The Role of the Non-Executive Director

The role of the Non-Executive Director is in part defined by a number of common law and statutory regulations and it is vital that both the company and the Director are fully aware of all the legal requirements of the role before the Director is appointed.

In reality the role of the Non-Executive Director is more extensive than its legal obligations and Directors can perform varied and vital roles for a variety of companies and organisations.

The statutory duties required of Non Executive Directors can be summarised as:

  • A duty to act in good faith.
  • A duty to act with care and diligence.
  • A duty not to misuse information or to gain improper advantage by abuse of the position.
  • A duty to avoid conflict of interest in the position.
  • A duty not to trade whilst insolvent.

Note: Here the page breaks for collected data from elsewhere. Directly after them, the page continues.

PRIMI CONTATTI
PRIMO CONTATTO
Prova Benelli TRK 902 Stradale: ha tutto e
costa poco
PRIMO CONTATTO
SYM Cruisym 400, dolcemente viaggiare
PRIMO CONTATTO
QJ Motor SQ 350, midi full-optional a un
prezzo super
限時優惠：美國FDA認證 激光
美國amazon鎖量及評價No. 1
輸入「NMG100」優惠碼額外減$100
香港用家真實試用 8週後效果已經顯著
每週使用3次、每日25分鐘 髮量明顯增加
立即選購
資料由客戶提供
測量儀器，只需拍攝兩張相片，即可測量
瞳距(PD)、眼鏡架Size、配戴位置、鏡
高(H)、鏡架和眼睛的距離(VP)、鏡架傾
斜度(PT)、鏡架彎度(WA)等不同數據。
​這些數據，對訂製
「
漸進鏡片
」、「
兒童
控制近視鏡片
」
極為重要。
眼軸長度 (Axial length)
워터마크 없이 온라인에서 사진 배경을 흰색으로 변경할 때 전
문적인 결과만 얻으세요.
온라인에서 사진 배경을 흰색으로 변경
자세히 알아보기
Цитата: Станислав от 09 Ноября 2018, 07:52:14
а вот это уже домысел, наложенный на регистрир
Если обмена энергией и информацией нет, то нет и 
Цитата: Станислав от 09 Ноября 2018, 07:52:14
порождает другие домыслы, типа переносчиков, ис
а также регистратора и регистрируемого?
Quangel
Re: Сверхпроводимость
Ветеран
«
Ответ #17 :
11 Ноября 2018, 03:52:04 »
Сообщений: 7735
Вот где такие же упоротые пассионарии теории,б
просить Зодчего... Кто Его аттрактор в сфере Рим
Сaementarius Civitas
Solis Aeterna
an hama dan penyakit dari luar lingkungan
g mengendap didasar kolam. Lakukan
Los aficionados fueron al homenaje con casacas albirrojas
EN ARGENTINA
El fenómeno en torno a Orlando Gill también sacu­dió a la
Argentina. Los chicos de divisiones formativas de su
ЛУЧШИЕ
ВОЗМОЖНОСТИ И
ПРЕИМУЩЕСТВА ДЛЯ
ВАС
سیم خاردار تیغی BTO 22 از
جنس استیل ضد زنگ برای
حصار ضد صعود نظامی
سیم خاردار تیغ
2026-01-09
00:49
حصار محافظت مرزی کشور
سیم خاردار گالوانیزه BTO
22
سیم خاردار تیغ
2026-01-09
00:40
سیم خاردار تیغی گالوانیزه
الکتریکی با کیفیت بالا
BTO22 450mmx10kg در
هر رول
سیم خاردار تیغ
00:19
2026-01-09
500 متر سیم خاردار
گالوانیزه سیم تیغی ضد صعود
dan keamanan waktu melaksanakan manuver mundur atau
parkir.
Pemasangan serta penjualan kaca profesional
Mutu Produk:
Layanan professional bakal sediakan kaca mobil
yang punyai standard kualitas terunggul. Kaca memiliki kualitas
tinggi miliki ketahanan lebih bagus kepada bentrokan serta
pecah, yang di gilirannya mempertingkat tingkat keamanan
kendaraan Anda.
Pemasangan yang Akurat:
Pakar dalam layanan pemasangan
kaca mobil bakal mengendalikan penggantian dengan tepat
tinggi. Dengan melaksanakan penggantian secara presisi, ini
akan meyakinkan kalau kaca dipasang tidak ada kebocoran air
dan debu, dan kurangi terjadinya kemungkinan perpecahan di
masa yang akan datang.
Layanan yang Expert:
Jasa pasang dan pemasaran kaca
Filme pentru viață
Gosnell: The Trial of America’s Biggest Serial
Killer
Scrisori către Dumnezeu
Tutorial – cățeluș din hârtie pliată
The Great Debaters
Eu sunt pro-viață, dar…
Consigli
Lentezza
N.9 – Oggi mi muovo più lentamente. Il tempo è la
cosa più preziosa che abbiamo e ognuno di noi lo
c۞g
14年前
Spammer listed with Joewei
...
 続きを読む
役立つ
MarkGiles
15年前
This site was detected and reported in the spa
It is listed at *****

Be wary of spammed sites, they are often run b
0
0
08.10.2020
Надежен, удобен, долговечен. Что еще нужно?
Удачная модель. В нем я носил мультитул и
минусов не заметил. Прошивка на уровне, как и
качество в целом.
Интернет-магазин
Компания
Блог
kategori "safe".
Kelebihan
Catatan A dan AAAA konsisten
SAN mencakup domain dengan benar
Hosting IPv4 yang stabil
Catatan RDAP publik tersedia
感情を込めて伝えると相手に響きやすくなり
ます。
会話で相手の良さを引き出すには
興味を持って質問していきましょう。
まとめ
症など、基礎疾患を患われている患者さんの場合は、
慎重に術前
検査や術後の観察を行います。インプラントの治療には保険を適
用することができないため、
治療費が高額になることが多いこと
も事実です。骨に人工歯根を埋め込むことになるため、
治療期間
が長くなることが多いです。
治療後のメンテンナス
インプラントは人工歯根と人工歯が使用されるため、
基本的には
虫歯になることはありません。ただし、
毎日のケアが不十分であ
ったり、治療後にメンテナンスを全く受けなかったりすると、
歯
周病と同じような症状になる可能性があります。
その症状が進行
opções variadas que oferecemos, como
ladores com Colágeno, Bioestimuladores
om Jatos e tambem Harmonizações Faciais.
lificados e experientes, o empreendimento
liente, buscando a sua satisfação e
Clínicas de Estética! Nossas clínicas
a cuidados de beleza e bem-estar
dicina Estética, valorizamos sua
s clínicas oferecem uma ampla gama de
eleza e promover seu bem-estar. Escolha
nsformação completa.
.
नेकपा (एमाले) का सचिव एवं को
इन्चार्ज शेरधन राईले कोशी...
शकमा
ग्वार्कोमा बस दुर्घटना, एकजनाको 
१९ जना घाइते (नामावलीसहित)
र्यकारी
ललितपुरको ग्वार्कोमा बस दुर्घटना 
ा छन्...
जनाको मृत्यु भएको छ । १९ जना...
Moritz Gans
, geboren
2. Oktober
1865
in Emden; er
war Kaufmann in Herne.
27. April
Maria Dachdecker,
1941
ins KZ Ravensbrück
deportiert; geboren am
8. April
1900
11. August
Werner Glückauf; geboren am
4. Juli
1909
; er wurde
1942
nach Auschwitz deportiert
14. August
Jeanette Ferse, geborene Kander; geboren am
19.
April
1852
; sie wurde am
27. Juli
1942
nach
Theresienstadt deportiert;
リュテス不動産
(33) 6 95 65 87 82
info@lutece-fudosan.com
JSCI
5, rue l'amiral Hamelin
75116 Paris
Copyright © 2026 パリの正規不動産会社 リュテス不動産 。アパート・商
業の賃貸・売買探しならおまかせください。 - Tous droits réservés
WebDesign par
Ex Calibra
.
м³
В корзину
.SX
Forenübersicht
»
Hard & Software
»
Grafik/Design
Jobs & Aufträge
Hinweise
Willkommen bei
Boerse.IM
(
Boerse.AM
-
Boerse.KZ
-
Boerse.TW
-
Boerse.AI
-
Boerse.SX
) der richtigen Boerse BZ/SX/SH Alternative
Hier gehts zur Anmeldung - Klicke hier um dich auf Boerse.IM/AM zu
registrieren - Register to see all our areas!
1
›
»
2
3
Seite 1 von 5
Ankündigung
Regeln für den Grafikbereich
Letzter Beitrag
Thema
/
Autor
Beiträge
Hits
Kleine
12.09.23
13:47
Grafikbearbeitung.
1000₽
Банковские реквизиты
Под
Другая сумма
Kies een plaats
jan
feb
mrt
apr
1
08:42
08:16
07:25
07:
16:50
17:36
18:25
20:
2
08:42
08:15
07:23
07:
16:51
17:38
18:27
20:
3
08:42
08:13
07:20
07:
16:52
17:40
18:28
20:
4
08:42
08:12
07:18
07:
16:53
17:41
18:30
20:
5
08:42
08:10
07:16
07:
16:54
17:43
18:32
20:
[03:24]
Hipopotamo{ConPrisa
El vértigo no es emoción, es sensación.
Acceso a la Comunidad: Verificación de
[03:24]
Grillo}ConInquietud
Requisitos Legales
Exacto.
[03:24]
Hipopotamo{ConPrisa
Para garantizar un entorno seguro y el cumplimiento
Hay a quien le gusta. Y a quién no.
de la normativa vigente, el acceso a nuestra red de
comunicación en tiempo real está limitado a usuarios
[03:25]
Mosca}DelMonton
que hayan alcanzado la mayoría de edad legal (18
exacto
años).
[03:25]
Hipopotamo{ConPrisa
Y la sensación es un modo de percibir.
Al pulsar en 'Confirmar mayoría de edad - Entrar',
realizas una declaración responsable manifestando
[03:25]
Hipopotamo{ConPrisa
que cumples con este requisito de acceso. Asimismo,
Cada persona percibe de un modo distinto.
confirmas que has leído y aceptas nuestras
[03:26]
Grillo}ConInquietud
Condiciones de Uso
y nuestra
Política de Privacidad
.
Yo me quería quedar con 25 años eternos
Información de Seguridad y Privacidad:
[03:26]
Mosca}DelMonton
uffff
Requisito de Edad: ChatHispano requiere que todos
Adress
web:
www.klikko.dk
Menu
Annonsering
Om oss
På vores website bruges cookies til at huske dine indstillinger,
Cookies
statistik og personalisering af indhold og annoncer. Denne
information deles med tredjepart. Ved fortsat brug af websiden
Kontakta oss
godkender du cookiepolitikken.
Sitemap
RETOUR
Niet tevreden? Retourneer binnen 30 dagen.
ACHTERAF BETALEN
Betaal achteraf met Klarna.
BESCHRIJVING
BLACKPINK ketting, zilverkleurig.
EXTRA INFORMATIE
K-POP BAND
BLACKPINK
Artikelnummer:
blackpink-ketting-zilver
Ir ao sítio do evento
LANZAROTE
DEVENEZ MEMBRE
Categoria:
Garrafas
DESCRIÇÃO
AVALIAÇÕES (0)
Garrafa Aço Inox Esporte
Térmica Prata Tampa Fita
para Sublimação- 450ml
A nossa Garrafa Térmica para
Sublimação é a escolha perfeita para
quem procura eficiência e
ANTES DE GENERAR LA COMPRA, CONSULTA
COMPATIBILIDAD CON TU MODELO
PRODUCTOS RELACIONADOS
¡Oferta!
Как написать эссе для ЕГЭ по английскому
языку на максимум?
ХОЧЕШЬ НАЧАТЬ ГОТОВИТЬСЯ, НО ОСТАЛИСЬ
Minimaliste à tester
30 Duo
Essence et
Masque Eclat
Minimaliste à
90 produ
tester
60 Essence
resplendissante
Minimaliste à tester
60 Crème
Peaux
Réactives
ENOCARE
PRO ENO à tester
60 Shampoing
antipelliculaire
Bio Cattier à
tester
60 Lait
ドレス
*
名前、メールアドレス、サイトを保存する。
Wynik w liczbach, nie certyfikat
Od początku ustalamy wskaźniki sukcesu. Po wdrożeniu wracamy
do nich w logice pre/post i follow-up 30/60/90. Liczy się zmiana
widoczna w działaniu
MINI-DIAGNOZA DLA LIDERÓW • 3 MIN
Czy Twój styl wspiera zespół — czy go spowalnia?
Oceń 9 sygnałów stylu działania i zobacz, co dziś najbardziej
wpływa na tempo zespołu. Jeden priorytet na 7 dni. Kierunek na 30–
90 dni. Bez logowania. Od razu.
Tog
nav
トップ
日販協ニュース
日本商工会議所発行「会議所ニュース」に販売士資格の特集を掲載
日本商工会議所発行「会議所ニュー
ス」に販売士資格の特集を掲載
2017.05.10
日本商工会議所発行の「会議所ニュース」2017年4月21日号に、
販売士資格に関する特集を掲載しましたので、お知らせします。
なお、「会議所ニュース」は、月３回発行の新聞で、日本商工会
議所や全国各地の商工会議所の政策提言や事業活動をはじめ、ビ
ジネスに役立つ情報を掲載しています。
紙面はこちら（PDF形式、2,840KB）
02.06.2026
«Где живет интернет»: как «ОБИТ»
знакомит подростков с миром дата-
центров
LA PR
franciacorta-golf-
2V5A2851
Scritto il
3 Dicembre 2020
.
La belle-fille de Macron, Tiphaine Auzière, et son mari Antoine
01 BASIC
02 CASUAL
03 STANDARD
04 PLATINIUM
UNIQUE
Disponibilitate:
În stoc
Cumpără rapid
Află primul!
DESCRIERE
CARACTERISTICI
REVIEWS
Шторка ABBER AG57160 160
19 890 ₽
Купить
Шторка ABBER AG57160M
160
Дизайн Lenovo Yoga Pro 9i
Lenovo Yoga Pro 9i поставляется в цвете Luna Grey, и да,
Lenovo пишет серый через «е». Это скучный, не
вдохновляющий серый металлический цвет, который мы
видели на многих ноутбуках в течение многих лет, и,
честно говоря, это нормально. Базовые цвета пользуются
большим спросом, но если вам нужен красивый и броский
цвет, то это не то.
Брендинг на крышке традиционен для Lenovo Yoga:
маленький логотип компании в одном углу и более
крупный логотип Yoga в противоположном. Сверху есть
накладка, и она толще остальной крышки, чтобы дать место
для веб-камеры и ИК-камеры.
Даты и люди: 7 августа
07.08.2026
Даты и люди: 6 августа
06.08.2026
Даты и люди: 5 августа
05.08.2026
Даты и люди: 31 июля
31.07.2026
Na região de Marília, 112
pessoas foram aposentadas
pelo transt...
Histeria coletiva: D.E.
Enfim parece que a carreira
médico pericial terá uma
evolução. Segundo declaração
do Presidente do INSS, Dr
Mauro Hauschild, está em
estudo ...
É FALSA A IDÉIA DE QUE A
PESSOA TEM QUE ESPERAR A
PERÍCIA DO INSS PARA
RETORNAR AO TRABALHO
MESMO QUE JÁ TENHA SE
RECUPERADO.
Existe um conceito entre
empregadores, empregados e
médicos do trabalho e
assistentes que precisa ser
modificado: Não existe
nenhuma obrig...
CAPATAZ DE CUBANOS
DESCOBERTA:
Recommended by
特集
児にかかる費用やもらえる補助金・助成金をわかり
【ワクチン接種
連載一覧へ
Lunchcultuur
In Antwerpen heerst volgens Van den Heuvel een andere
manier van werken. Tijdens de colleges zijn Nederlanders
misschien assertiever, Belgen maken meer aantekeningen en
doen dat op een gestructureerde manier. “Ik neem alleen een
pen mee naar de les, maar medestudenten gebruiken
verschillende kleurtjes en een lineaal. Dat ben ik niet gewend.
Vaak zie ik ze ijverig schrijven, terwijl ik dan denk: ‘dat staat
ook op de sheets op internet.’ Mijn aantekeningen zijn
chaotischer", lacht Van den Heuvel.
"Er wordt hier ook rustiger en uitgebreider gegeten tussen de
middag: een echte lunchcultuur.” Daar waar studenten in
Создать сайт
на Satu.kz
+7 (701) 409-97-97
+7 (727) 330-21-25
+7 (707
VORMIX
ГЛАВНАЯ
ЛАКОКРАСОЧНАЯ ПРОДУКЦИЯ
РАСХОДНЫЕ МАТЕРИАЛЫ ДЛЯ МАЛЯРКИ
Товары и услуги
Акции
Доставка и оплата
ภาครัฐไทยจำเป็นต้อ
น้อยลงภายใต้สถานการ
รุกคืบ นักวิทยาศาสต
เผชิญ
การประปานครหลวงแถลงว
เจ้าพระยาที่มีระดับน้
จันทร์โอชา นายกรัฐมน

The relationship between the Director and the company is defined as a fiduciary duty – the ‘duty to act with fidelity and trust to another’ – and as such the Director is obliged to act for the best interests of the company. In 2019, the role of a company is being reconsidered, with the role of companies increasingly viewed as having a responsibility or ‘licence to operate’ than ever before.

However, the role of the Non-Executive Director goes beyond the duties specified in law. Whilst individual Director requirements can vary from company to company, Director responsibilities will almost always include being involved in all of the board activities, including strategic planning, management evaluation and succession planning, the audit process and compliance issues. Broadly the role of the non-executive should be based around the following functions:

  • Effective Corporate Governance. The Director should act as an effective check on management decisions and should evaluate management performance. The Director should also ensure that regulatory standards are met and ensure that adequate control systems are in place. Directors must consider external stakeholders and ensure that adequate disclosures are made to shareholders and others.
  • Improving Company Performance. Directors should provide fresh ideas and information to management whilst providing an objective evaluation of company plans and performance. They should help management to identify opportunities, develop strategy and anticipate problems. Ensuring the company is operating in a sustainable way and with a longer-term outlook is a core part of a Director’s duty.
  • Protection of Shareholder Funds. Directors need to ensure shareholder funds by careful evaluation of decisions and risk, ensuring that decisions promote the wealth of the company and do not deplete assets and ensuring that disclosures to shareholders are accurate and timely.


Individual board charters should include an explicit set of statements outlining the board’s expectations of:

  • The time that Directors are expected to commit to the position.
  • The extent of their authority to make decisions on the board’s behalf.
  • Any special requirements for Directors that are representatives of a particular group.

Legal and other obligations should also be explicitly outlined.